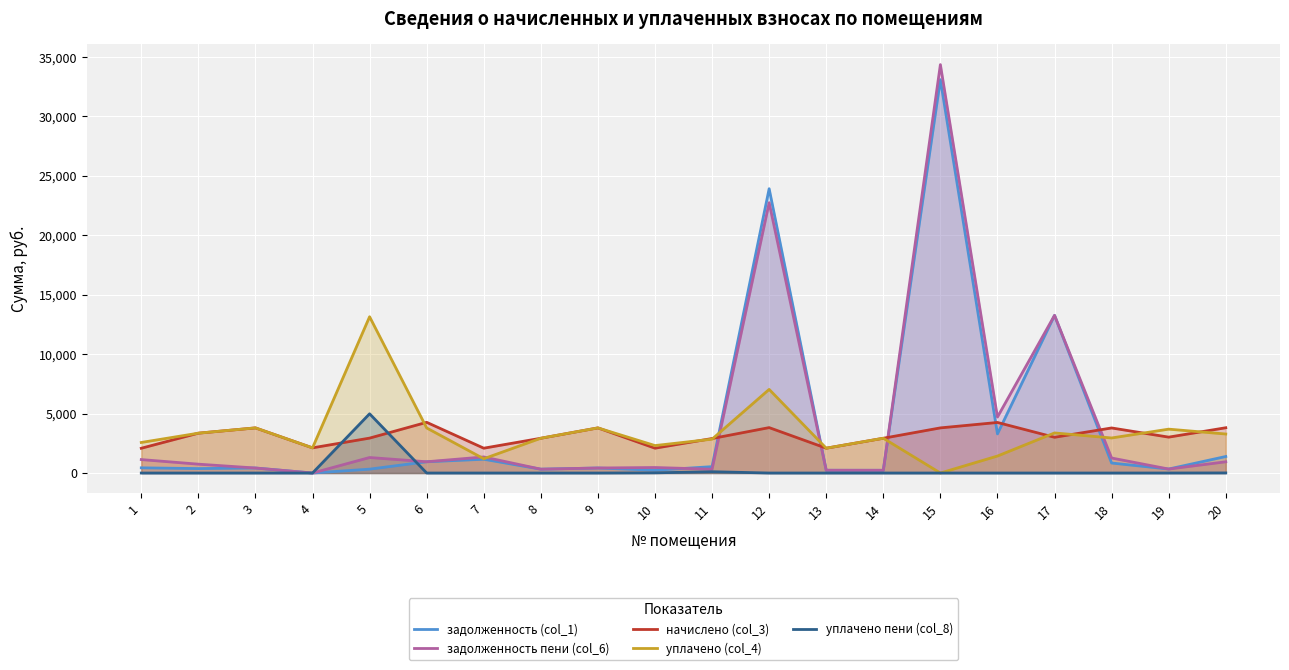

In задолженность (col_1), how many points are lower than both neighbors (excluding endpoints)?

7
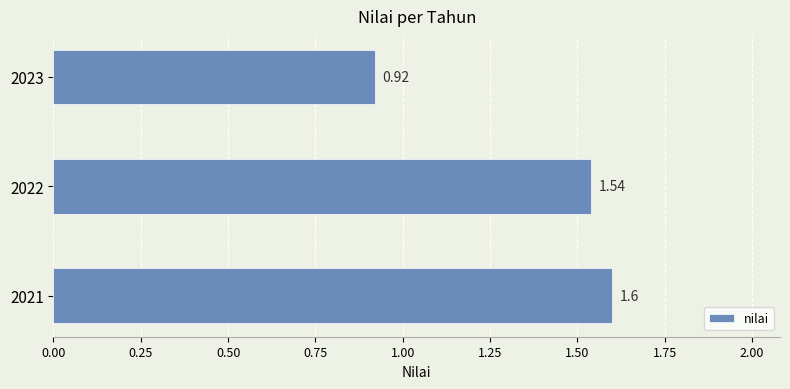

What is the change in value from 2021 to 2023?

-0.7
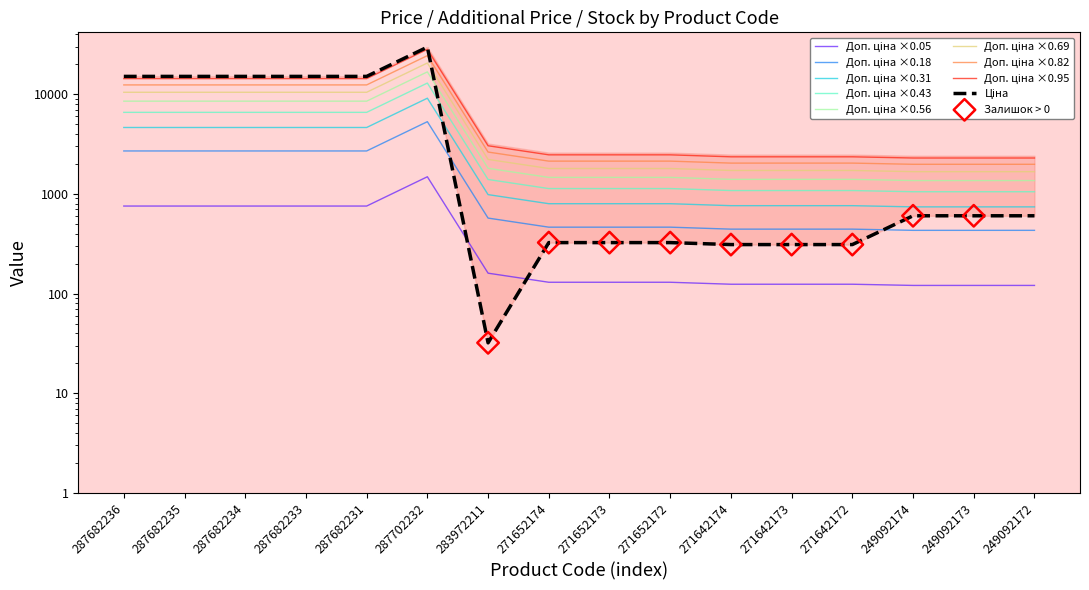

Is the value of Ціна at 271652172 greater than the value of Доп. ціна at 271652174?

No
•••••
Task to carry out – Copy out every line in the records above that contains the string "value". Case counts.

Result for this task –
What is the change in value from 2021 to 2023?
Is the value of Ціна at 271652172 greater than the value of Доп. ціна at 271652174?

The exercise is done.